--- Given task 1 ---
Answer these from the reflection on the cross:
(a) For how many years had the disciples been with Jesus?
(b) Besides weak faith, what simple problem does the text say the disciples had?
(c) Which Bible verses are quoted?
--- Given task 2 ---
Repeat word for word the part of the reflection on the cross from "Nevertheless, He anticipated" to "here. (John 14:28-31)".
--- Given task 3 ---
Write what comes next in the reflection on the cross, starting after its last sentence.

--- Text provided ---
As we look back on the cross after almost two thousand years, we stand in awe at all that was accomplished there for us. There the very Son of God suffered shame and ridicule at the hands of wicked, murdering men. He did it willingly to provide forgiveness for our sins and access to God. God's judgment was stayed and the righteousness of Christ became ours. God set us free to commune with Him, and we became His children and objects of His love.
When the disciples looked forward to the cross, they could only wonder what it meant. They had been with Jesus for three blessed years, during which He had loved them and supplied all their needs. When they heard Him talk about His death, they found it impossible to understand. How could God incarnate die, and what would life be like without their beloved Master and Teacher? Fear must have come over them at the mere thought of it; and then when they realized the time was at hand, the anticipation of loneliness set in. Looking ahead at it that awful night before He died, they could see nothing but the oppressive specter of tragedy.
The problem was their perspective; they were looking at His death from their own viewpoint—they gave little thought to what it meant to Him. Their faith was weak, but beyond that they had a simple problem: selfishness. They wanted Jesus to stay with them because He loved them and took care of them. In a sense they were acting like the multitudes that followed Jesus as long as He fed them, but that didn't want to pay the price of following Him wholeheartedly. They were moping around, brooding, stewing over their own dilemma, thinking only of how Jesus' death would affect their problems and their desires. Their love was superficial and based on a desire for their own good, not on a desire for the best welfare of the one they loved.
We tend to respond that way when death touches us. We feel great sorrow but often for the wrong reasons. We may wonder why God would take our loved one—as if we should have some guaranteed amount of time here together. When a Christian dies, sorrow is normal for a while, and tears can be healthy; but when it continues on for a long time, it may be because the grieving person is seeing the death only from his own perspective of personal loss instead of from the loved one's viewpoint of eternal glory. We must see death from the right perspective—as ultimate release from the body of sin, and the start of unending joy in heaven. Jesus' death, however, was not release from a body of sin, but rather a sinless body ravaged by bearing the sins of the world. And before He could enter into unending joy, our Lord would face a dreadful, quintessential moment of separation from the Father and confront the force of a multitude of sinners' transgressions and deserved punishment.
Nevertheless, He anticipated it all with an eager heart. As the cross drew near, He revealed to His disciples what it meant to Him:
You heard that I said to you, "I go away, and I will come to you." If you loved Me, you would have rejoiced because I go to the Father; for the Father is greater than I. Now I have told you before it happens, so that when it happens, you may believe. I will not speak much more with you, for the ruler of the world is coming, and he has nothing in Me; but so that the world may know that I love the Father, I do exactly as the Father commanded Me. Get up, let us go from here. (John 14:28-31)
The disciples viewed it with sorrow, but to Him it meant joy. Had they loved Him, they would have rejoiced with Him, and looked forward with Him to the four marvelous eternal works that would be accomplished at the cross.

--- Dataset extract ---
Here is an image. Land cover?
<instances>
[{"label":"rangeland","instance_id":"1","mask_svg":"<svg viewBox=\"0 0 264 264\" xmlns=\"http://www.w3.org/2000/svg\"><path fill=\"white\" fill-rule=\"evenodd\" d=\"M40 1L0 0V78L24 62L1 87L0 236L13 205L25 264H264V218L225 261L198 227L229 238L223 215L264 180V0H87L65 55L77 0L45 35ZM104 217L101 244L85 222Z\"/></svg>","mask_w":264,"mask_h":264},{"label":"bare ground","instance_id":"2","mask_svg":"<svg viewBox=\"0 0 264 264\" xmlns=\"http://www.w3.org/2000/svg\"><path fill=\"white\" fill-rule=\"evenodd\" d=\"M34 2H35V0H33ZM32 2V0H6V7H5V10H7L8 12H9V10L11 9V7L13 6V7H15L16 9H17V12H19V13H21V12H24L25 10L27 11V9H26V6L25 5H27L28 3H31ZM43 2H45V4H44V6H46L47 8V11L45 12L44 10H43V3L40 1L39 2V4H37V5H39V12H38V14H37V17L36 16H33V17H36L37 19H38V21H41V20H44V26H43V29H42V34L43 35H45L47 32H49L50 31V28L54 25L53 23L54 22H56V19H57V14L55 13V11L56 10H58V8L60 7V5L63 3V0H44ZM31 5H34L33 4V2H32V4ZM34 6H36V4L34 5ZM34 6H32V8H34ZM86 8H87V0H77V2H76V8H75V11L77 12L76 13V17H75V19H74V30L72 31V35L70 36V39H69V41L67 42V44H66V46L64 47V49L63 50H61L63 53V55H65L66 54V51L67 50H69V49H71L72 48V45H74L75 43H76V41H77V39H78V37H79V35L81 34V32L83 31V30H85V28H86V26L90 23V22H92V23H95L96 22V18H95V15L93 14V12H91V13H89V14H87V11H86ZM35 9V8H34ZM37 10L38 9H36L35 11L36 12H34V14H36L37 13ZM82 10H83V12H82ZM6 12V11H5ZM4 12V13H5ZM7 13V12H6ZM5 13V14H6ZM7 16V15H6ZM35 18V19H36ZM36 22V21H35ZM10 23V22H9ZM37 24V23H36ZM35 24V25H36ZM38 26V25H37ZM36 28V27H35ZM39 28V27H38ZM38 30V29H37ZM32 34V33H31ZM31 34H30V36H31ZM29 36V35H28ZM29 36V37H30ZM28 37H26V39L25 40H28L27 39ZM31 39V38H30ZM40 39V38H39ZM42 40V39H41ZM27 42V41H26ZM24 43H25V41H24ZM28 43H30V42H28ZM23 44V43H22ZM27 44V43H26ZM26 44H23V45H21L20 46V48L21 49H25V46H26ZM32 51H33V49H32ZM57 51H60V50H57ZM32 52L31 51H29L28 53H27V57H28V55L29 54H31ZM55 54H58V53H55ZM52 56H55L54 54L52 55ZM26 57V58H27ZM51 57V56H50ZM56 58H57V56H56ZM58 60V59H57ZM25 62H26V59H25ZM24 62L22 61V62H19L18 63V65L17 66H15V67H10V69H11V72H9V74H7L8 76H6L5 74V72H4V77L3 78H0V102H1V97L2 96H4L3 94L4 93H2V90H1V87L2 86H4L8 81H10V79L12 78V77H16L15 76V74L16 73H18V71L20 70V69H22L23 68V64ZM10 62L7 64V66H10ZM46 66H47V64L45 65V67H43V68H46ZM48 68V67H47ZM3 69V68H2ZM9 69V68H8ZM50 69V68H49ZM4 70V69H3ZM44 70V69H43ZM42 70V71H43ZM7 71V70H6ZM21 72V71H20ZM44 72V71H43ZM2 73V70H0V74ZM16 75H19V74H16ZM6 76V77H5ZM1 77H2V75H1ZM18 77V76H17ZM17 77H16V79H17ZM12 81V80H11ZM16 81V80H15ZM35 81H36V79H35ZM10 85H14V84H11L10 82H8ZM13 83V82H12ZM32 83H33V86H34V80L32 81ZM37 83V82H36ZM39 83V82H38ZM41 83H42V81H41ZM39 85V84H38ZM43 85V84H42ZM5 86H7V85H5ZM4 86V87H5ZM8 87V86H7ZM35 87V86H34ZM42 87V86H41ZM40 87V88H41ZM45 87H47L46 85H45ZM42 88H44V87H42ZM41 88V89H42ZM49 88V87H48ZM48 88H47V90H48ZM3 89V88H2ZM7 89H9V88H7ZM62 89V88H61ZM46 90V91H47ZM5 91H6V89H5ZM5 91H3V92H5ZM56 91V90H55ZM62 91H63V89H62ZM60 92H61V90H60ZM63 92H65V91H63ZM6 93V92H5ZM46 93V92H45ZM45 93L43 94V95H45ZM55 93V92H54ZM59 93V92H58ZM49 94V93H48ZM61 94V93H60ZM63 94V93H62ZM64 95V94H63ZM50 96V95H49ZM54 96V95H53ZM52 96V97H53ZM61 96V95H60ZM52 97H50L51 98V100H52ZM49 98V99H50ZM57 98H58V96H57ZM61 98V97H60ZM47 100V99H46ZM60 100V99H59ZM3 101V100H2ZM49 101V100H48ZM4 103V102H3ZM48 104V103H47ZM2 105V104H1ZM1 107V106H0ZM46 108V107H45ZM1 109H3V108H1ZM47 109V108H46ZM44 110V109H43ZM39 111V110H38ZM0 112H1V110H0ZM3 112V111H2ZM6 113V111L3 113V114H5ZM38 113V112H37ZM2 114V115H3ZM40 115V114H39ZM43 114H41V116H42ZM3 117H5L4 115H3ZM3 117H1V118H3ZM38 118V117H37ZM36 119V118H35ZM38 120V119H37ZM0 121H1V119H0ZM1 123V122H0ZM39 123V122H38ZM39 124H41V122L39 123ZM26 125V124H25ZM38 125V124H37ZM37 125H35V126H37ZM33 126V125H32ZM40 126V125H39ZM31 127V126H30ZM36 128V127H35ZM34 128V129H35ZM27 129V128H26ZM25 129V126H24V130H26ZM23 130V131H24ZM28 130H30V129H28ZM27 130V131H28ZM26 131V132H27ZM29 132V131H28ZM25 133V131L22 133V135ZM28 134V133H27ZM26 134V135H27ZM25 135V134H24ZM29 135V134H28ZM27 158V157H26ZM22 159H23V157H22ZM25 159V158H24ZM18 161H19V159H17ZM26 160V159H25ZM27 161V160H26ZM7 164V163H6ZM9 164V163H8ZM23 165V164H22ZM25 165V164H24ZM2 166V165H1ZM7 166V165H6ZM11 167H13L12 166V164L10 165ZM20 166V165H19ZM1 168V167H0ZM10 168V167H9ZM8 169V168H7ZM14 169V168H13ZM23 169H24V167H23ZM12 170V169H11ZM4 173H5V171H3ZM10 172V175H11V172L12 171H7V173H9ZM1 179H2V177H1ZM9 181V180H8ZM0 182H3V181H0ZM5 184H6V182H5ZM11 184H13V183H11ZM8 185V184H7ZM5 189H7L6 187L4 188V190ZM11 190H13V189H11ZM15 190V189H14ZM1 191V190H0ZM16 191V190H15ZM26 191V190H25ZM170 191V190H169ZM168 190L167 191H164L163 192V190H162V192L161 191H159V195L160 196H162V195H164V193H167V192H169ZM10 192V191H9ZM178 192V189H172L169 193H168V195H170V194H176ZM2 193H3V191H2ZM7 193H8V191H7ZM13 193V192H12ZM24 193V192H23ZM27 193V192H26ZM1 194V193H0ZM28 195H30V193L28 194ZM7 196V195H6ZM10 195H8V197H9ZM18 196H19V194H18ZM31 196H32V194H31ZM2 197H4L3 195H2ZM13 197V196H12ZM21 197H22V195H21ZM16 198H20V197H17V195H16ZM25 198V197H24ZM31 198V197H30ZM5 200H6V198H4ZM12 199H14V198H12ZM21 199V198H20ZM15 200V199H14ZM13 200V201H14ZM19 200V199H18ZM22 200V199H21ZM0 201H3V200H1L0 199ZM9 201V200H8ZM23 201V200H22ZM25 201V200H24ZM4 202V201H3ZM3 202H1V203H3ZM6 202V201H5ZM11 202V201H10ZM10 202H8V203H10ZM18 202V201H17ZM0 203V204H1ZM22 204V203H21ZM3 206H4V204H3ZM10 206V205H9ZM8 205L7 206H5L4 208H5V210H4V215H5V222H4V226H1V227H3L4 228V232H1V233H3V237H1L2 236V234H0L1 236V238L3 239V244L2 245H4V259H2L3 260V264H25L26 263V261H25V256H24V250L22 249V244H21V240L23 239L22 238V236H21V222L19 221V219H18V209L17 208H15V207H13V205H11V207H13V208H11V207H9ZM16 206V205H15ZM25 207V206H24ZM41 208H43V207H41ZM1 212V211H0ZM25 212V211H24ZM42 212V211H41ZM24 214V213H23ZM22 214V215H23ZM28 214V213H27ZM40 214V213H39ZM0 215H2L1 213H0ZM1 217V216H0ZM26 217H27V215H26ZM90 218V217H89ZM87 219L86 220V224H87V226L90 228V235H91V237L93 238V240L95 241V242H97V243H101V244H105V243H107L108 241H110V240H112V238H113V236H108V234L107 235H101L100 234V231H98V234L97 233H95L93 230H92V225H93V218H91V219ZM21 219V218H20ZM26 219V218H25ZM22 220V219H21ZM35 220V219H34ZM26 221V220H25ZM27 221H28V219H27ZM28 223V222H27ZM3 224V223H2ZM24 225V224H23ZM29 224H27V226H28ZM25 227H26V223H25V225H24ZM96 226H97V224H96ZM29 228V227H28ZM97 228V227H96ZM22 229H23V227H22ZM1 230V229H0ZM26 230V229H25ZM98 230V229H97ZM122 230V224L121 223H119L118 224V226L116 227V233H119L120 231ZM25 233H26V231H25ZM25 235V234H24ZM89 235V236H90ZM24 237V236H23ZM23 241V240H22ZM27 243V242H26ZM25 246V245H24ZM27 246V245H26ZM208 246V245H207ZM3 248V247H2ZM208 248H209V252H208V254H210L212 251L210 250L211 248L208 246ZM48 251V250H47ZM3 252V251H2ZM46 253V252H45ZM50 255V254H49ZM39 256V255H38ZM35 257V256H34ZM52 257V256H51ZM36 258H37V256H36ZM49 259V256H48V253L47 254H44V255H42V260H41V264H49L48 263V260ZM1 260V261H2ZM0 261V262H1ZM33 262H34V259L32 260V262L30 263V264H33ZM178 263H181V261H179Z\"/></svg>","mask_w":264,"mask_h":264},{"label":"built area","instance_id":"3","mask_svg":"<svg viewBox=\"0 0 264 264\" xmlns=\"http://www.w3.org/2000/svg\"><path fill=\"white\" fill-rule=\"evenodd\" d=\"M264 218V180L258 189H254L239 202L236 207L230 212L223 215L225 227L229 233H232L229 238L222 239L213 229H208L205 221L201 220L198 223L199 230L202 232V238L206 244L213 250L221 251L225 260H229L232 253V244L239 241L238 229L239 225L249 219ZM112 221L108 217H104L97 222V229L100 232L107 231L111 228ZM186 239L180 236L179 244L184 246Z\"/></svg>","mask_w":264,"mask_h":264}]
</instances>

--- Final result 1 ---
(a) Three years
(b) Selfishness
(c) John 14:28-31

--- Final result 2 ---
Nevertheless, He anticipated it all with an eager heart. As the cross drew near, He revealed to His disciples what it meant to Him:
You heard that I said to you, "I go away, and I will come to you." If you loved Me, you would have rejoiced because I go to the Father; for the Father is greater than I. Now I have told you before it happens, so that when it happens, you may believe. I will not speak much more with you, for the ruler of the world is coming, and he has nothing in Me; but so that the world may know that I love the Father, I do exactly as the Father commanded Me. Get up, let us go from here. (John 14:28-31)

--- Final result 3 ---
His Person Would Be Dignified
Before the incarnation, Jesus was in eternal glory. He experienced the Father's infinite love and fellowship in a way we cannot even comprehend. But He left this glory to come to earth, not as a king to a magnificent palace, but as a tiny baby to a stinking stable. He lived in poverty; He had no place even to lay His head. He suffered the hatred, abuse, and jeers of evil men. He was rejected by His own people and vilified even by the religious leaders. "He was despised and forsaken of men, a man of sorrows, and acquainted with grief; and like one from whom men hide their face" (Isaiah 53:3).
From our human perspective, one of the most incomprehensible truths about Jesus Christ is that He, the eternal Lord of glory, was willing to humble Himself like that for our sakes. He stepped down from a position of equality with the Most High God and condescended to share His riches with us. Second Corinthians 8:9 says, "For you know the grace of our Lord Jesus Christ, that though He was rich, yet for your sake He became poor, so that you through His poverty might become rich." Jesus had all the riches of heaven, yet He gave them up for a while so we could share them with Him forever.
The book of Hebrews also tells us about Jesus' condescension:
But we do see Him who has been made for a little while lower than the angels...because of the suffering of death crowned with glory and honor, so that by the grace of God He might taste death for everyone.... Therefore, He had to be made like His brethren in all things, so that He might become a merciful and faithful high priest in things pertaining to God, to make propitiation for the sins of the people. For since He Himself was tempted in that which He has suffered, He is able to come to the aid of those who are tempted. (Hebrews 2:9; 17-18)
Jesus became one of us. He suffered what we suffer, not only so He could redeem us, but also so He could sympathize with us. The incarnation allowed Him to experience all the temptations, difficulties, griefs, and heartbreaks of people. He can empathize with us; He understands our struggles from His own experience.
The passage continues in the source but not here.